EXERCISE OBJECTIVE: Give back, word for word, only the lines from the opening of the records through the one with "type IntVec3 = [ i32, 3". Pictures stay out.

** MATERIAL SUPPLIED follows **

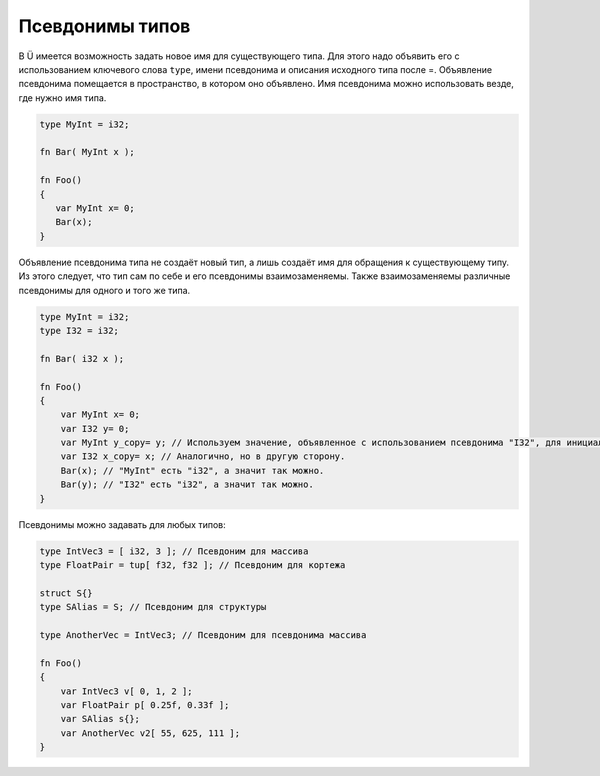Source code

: Псевдонимы типов
================

В Ü имеется возможность задать новое имя для существующего типа. Для этого надо объявить его с использованием ключевого слова ``type``, имени псевдонима и описания исходного типа после =.
Объявление псевдонима помещается в пространство, в котором оно объявлено. Имя псевдонима можно использовать везде, где нужно имя типа.

.. code-block:: u_spr

   type MyInt = i32;
   
   fn Bar( MyInt x );
   
   fn Foo()
   {
      var MyInt x= 0;
      Bar(x);
   }

Объявление псевдонима типа не создаёт новый тип, а лишь создаёт имя для обращения к существующему типу.
Из этого следует, что тип сам по себе и его псевдонимы взаимозаменяемы. Также взаимозаменяемы различные псевдонимы для одного и того же типа.

.. code-block:: u_spr

   type MyInt = i32;
   type I32 = i32;
   
   fn Bar( i32 x );
   
   fn Foo()
   {
       var MyInt x= 0;
       var I32 y= 0;
       var MyInt y_copy= y; // Используем значение, объявленное с использованием псевдонима "I32", для инициализации переменной, объявленной с использованием псевдонима "MyInt".
       var I32 x_copy= x; // Аналогично, но в другую сторону.
       Bar(x); // "MyInt" есть "i32", а значит так можно.
       Bar(y); // "I32" есть "i32", а значит так можно.
   }

Псевдонимы можно задавать для любых типов:

.. code-block:: u_spr
   
   type IntVec3 = [ i32, 3 ]; // Псевдоним для массива
   type FloatPair = tup[ f32, f32 ]; // Псевдоним для кортежа
   
   struct S{}
   type SAlias = S; // Псевдоним для структуры
   
   type AnotherVec = IntVec3; // Псевдоним для псевдонима массива
   
   fn Foo()
   {
       var IntVec3 v[ 0, 1, 2 ];
       var FloatPair p[ 0.25f, 0.33f ];
       var SAlias s{};
       var AnotherVec v2[ 55, 625, 111 ];
   }
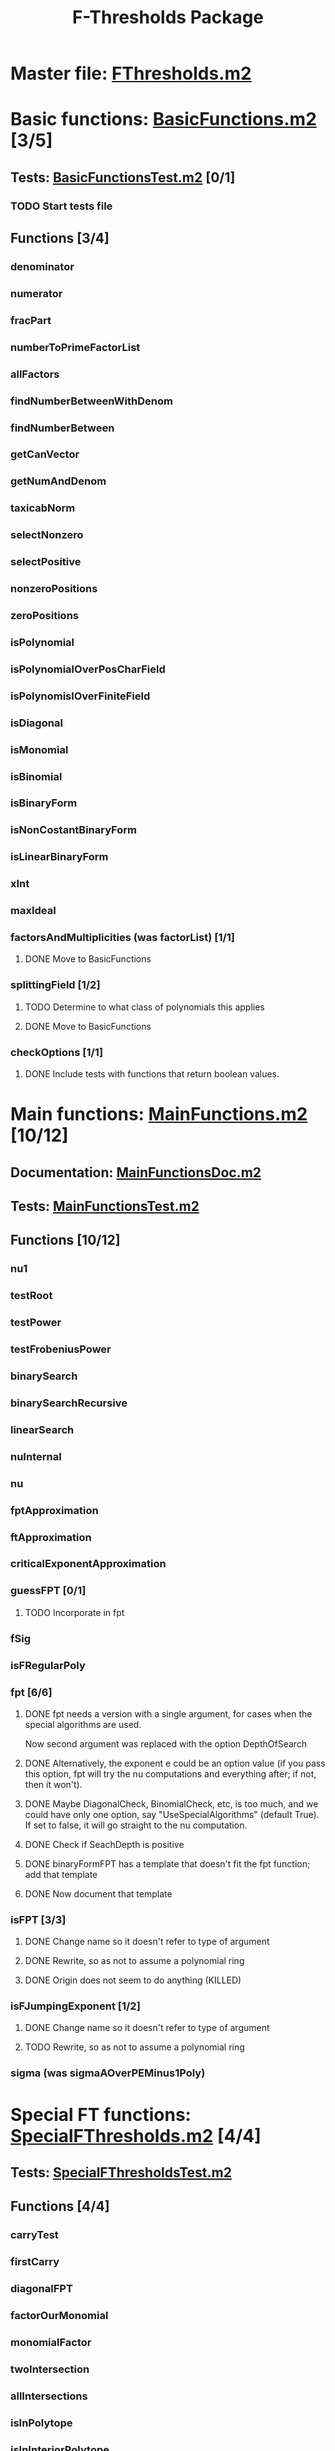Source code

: #+TITLE: F-Thresholds Package

* Master file: [[file:./FThresholdsPackage/FThresholds.m2][FThresholds.m2]]
* Basic functions: [[file:./FThresholdsPackage/FThresholds/BasicFunctions.m2][BasicFunctions.m2]] [3/5]
:PROPERTIES:
:COOKIE_DATA: todo recursive
:END:
** Tests: [[file:./FThresholdsPackage/FThresholds/BasicFunctionsTest.m2][BasicFunctionsTest.m2]] [0/1]
*** TODO Start tests file
** Functions [3/4]
*** denominator
*** numerator
*** fracPart
*** numberToPrimeFactorList
*** allFactors
*** findNumberBetweenWithDenom
*** findNumberBetween
*** getCanVector
*** getNumAndDenom
*** taxicabNorm
*** selectNonzero
*** selectPositive
*** nonzeroPositions
*** zeroPositions
*** isPolynomial
*** isPolynomialOverPosCharField
*** isPolynomislOverFiniteField
*** isDiagonal
*** isMonomial
*** isBinomial
*** isBinaryForm
*** isNonCostantBinaryForm
*** isLinearBinaryForm
*** xInt
*** maxIdeal
*** factorsAndMultiplicities (was factorList) [1/1] 
**** DONE Move to BasicFunctions
     CLOSED: [2018-08-13 Mon 11:40]
*** splittingField [1/2]
**** TODO Determine to what class of polynomials this applies
**** DONE Move to BasicFunctions
     CLOSED: [2018-08-13 Mon 11:40]
*** checkOptions [1/1]
**** DONE Include tests with functions that return boolean values.
     CLOSED: [2018-08-16 Thu 08:58]
* Main functions: [[file:./FThresholdsPackage/FThresholds/MainFunctions.m2][MainFunctions.m2]] [10/12]
:PROPERTIES:
:COOKIE_DATA: todo recursive
:END:
** Documentation: [[file:./FThresholdsPackage/FThresholds/MainFunctionsDoc.m2][MainFunctionsDoc.m2]] 
** Tests: [[file:./FThresholdsPackage/FThresholds/MainFunctionsTest.m2][MainFunctionsTest.m2]]
** Functions [10/12]
:PROPERTIES:
:COOKIE_DATA: todo recursive
:END:
*** nu1
*** testRoot
*** testPower
*** testFrobeniusPower
*** binarySearch
*** binarySearchRecursive
*** linearSearch
*** nuInternal
*** nu
*** fptApproximation
*** ftApproximation
*** criticalExponentApproximation
*** guessFPT [0/1]
**** TODO Incorporate in fpt
*** fSig
*** isFRegularPoly
*** fpt [6/6]
**** DONE fpt needs a version with a single argument, for cases when the special algorithms are used.
    CLOSED: [2018-08-14 Tue 17:31]
    Now second argument was replaced with the option DepthOfSearch
**** DONE Alternatively, the exponent e could be an option value (if you pass this option, fpt will try the nu computations and everything after; if not, then it won't).
     CLOSED: [2018-08-16 Thu 09:05]
**** DONE Maybe DiagonalCheck, BinomialCheck, etc, is too much, and we could have only one option, say "UseSpecialAlgorithms" (default True). If set to false, it will go straight to the nu computation.
     CLOSED: [2018-08-16 Thu 09:04]
**** DONE Check if SeachDepth is positive
     CLOSED: [2018-08-16 Thu 09:00]
**** DONE binaryFormFPT has a template that doesn't fit the fpt function; add that template 
     CLOSED: [2018-08-16 Thu 12:22]
**** DONE Now document that template
     CLOSED: [2018-08-16 Thu 17:55]
*** isFPT [3/3]
**** DONE Change name so it doesn't refer to type of argument
     CLOSED: [2018-08-13 Mon 11:24]
**** DONE Rewrite, so as not to assume a polynomial ring
     CLOSED: [2018-08-16 Thu 17:54]
**** DONE Origin does not seem to do anything (KILLED)
     CLOSED: [2018-08-13 Mon 13:01]

*** isFJumpingExponent [1/2]
**** DONE Change name so it doesn't refer to type of argument
     CLOSED: [2018-08-13 Mon 11:25]
**** TODO Rewrite, so as not to assume a polynomial ring
*** sigma (was sigmaAOverPEMinus1Poly)  
* Special FT functions: [[file:./FThresholdsPackage/FThresholds/SpecialFThresholds.m2][SpecialFThresholds.m2]] [4/4]
:PROPERTIES:
:COOKIE_DATA: todo recursive
:END:
** Tests: [[file:./FThresholdsPackage/FThresholds/SpecialFThresholdsTest.m2][SpecialFThresholdsTest.m2]] 
** Functions [4/4]
:PROPERTIES:
:COOKIE_DATA: todo recursive
:END:
*** carryTest
*** firstCarry
*** diagonalFPT
*** factorOurMonomial
*** monomialFactor
*** twoIntersection
*** allIntersections
*** isInPolytope
*** isInInteriorPolytope
*** polytopeDefiningPoints
*** maxCoordinateSum
*** dCalculation
*** calculateEpsilon
*** binomialFPT
*** setFTData
*** isInUpperRegion
*** isInLowerRegion
*** neighborInUpperRegion
*** isCP
*** findCPBelow
*** binaryFormFPTInternal
*** binaryFormFPT [4/4]
**** DONE Replace PrintCP with a Verbose option
     CLOSED: [2018-08-16 Thu 12:21]
**** DONE Get rid of MaxExp
     CLOSED: [2018-08-16 Thu 11:53]
**** DONE Check for proper way to define ring
     CLOSED: [2018-08-16 Thu 11:53]
**** DONE Replace Nontrivial with "Nontrivial"
     CLOSED: [2018-08-16 Thu 09:06]
* General TODOs, notes, questions, etc. [3/4]

** TODO Add output type to every method function 
    (e.g.,  divisor (BasicList, BasicList) := BasicDiv => o -> (l1, l2) -> ) 
** DONE Should a function reject non-valid options? If so, how? (This is now done with the function checkOptions)
   CLOSED: [2018-08-14 Tue 10:14]
** DONE Add checkOptions wherever appropriate
   CLOSED: [2018-08-14 Tue 17:30]
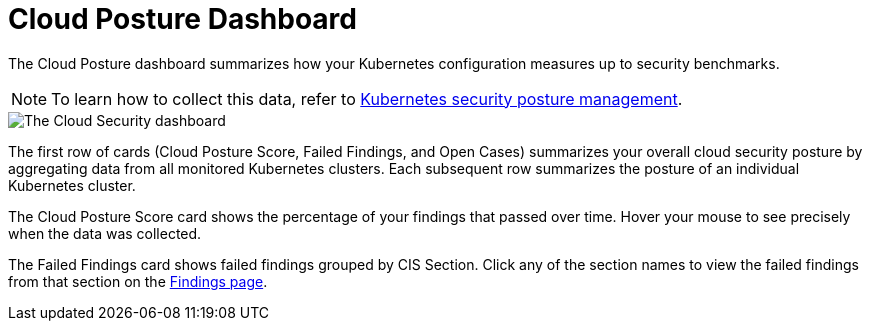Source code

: [[cloud-posture-dashboard]]
= Cloud Posture Dashboard

The Cloud Posture dashboard summarizes how your Kubernetes configuration measures up to security benchmarks. 

NOTE: To learn how to collect this data, refer to <<kspm, Kubernetes security posture management>>.

image::images/cloud-sec-dashboard.png[The Cloud Security dashboard]

The first row of cards (Cloud Posture Score, Failed Findings, and Open Cases) summarizes your overall cloud security posture by aggregating data from all monitored Kubernetes clusters. Each subsequent row summarizes the posture of an individual Kubernetes cluster.

The Cloud Posture Score card shows the percentage of your findings that passed over time. Hover your mouse to see precisely when the data was collected.

The Failed Findings card shows failed findings grouped by CIS Section. Click any of the section names to view the failed findings from that section on the <<kspm, Findings page>>.
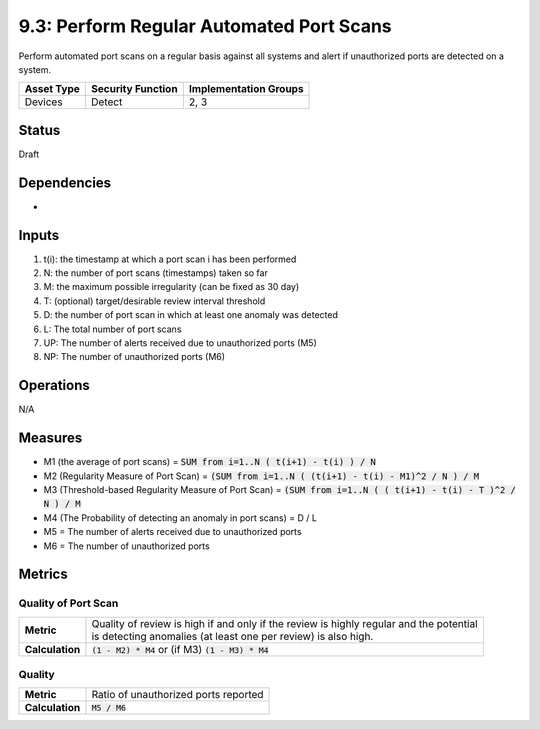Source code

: 9.3: Perform Regular Automated Port Scans
=========================================================
Perform automated port scans on a regular basis against all systems and alert if unauthorized ports are detected on a system.

.. list-table::
	:header-rows: 1

	* - Asset Type 
	  - Security Function
	  - Implementation Groups
	* - Devices
	  - Detect
	  - 2, 3

Status
------
Draft

Dependencies
------------
*

Inputs
------
#. t(i): the timestamp at which a port scan i has been performed
#. N: the number of port scans (timestamps) taken so far
#. M: the maximum possible irregularity (can be fixed as 30 day)
#. T: (optional) target/desirable review interval threshold
#. D: the number of port scan in which at least one anomaly was detected 
#. L: The total number of port scans
#. UP: The number of alerts received due to unauthorized ports (M5)
#. NP: The number of unauthorized ports (M6)

Operations
----------
N/A

Measures
--------
* M1 (the average of port scans) = :code:`SUM from i=1..N  ( t(i+1) - t(i) ) / N`
* M2 (Regularity Measure of Port Scan) = :code:`(SUM from i=1..N  ( (t(i+1) - t(i) - M1)^2 / N ) / M`
* M3 (Threshold-based Regularity Measure of Port Scan) = :code:`(SUM from i=1..N ( ( t(i+1) - t(i) - T )^2 / N ) / M`
* M4 (The Probability of detecting an anomaly in port scans) = D / L
* M5 = The number of alerts received due to unauthorized ports
* M6 = The number of unauthorized ports

Metrics
-------

Quality of Port Scan
^^^^^^^^^^^^^^^^^^^^
.. list-table::

	* - **Metric**
	  - | Quality of review is high if and only if the review is highly regular and the potential
	    | is detecting anomalies (at least one per review) is also high.
	* - **Calculation**
	  - :code:`(1 - M2) * M4` or (if M3) :code:`(1 - M3) * M4`

Quality
^^^^^^^
.. list-table::

	* - **Metric**
	  - | Ratio of unauthorized ports reported
	* - **Calculation**
	  - :code:`M5 / M6`

.. history
.. authors
.. license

** End of MATERIAL SUPPLIED **

ANSWER BELOW:
Source code

: Псевдонимы типов
================

В Ü имеется возможность задать новое имя для существующего типа. Для этого надо объявить его с использованием ключевого слова ``type``, имени псевдонима и описания исходного типа после =.
Объявление псевдонима помещается в пространство, в котором оно объявлено. Имя псевдонима можно использовать везде, где нужно имя типа.

.. code-block:: u_spr

   type MyInt = i32;
   
   fn Bar( MyInt x );
   
   fn Foo()
   {
      var MyInt x= 0;
      Bar(x);
   }

Объявление псевдонима типа не создаёт новый тип, а лишь создаёт имя для обращения к существующему типу.
Из этого следует, что тип сам по себе и его псевдонимы взаимозаменяемы. Также взаимозаменяемы различные псевдонимы для одного и того же типа.

.. code-block:: u_spr

   type MyInt = i32;
   type I32 = i32;
   
   fn Bar( i32 x );
   
   fn Foo()
   {
       var MyInt x= 0;
       var I32 y= 0;
       var MyInt y_copy= y; // Используем значение, объявленное с использованием псевдонима "I32", для инициализации переменной, объявленной с использованием псевдонима "MyInt".
       var I32 x_copy= x; // Аналогично, но в другую сторону.
       Bar(x); // "MyInt" есть "i32", а значит так можно.
       Bar(y); // "I32" есть "i32", а значит так можно.
   }

Псевдонимы можно задавать для любых типов:

.. code-block:: u_spr
   
   type IntVec3 = [ i32, 3 ]; // Псевдоним для массива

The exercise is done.